JOHN BUSSEY: So, you know, you are right. It’s the end of five days of grueling meetings and really kind of rough jet lag. And if you were to look at that — I — you know, look. The people who think Joe Biden’s tool for president have made up their minds about that. Then there are others who feel that, yeah, he’s old, but he’s a good president. Whether or not this session is going to change any of those minds, I somehow doubt it. Look, between those clips you showed was a half hour press conference in which he talked about everything from the relationship that the U.S. has with China to that with Vietnam, to that with the rest of southeast Asia, climate change, the agenda in India, there was a lot of substance in that meeting as well. And yeah, you know, Joe Biden, guess what can be goofy particularly when he is speaking extemporaneously. We have not always had the most eloquent of presidents. George Bush also when he was speaking off-the-cuff would have, you know, obscure references and kind of goofy moments like other presidents have had and I think that that — that’s what you saw tonight.
HEINRICH: And it’s not unusual for this President, as you’ve pointed out. You know, even when he was a senator.
Our friend Joe Concha was more suited back in reality during a hit on Monday’s Fox & Friends First (click “expand”):
Could you imagine if Donald Trump had said on the world stage in Vietnam here, for example, that I think I want to go to bed. How pathetic is this? How do Americans — even those who voted for this man accept this sort of stuff even more? It — it really is disturbing. And, by the way, for the President's staffers, obviously, this is the least transparent, most protected President we have ever seen and it's a movie we’ve seen time and time again.

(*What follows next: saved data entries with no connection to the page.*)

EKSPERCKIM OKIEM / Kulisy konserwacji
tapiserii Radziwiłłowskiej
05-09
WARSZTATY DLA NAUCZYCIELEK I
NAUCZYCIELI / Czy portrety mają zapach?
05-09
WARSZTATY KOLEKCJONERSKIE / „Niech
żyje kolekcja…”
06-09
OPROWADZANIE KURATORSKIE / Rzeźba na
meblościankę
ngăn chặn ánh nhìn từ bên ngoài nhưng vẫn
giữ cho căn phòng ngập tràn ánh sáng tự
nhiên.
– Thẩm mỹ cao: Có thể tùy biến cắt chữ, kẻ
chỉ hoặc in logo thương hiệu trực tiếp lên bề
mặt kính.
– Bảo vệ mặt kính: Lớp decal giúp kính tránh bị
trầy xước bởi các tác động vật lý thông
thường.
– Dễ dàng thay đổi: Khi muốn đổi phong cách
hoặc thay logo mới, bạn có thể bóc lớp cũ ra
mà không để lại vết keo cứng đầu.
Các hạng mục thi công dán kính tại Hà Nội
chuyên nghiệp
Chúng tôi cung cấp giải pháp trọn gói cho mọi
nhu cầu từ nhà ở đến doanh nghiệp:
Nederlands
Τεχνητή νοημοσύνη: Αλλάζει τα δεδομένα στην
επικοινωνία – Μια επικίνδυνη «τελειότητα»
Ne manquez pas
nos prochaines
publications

The President's staffers yelling at reporters, all in an effort to ensure the voters of this country don't get answers to simple questions. And this is why — exactly what you’re seeing here — this is why nearly eight in 10 measures say Joe Biden should not run for re-election because he’s too old. And it’s not the number around age that’s disconcerting. It’s inability to answer questions outside of a teleprompter and because his advisers and his handlers treat him like a six-year-old. People see this and they say enough. Either replace him as far as the democratic nomination or he should resign because this is not what a leader does at this point[.]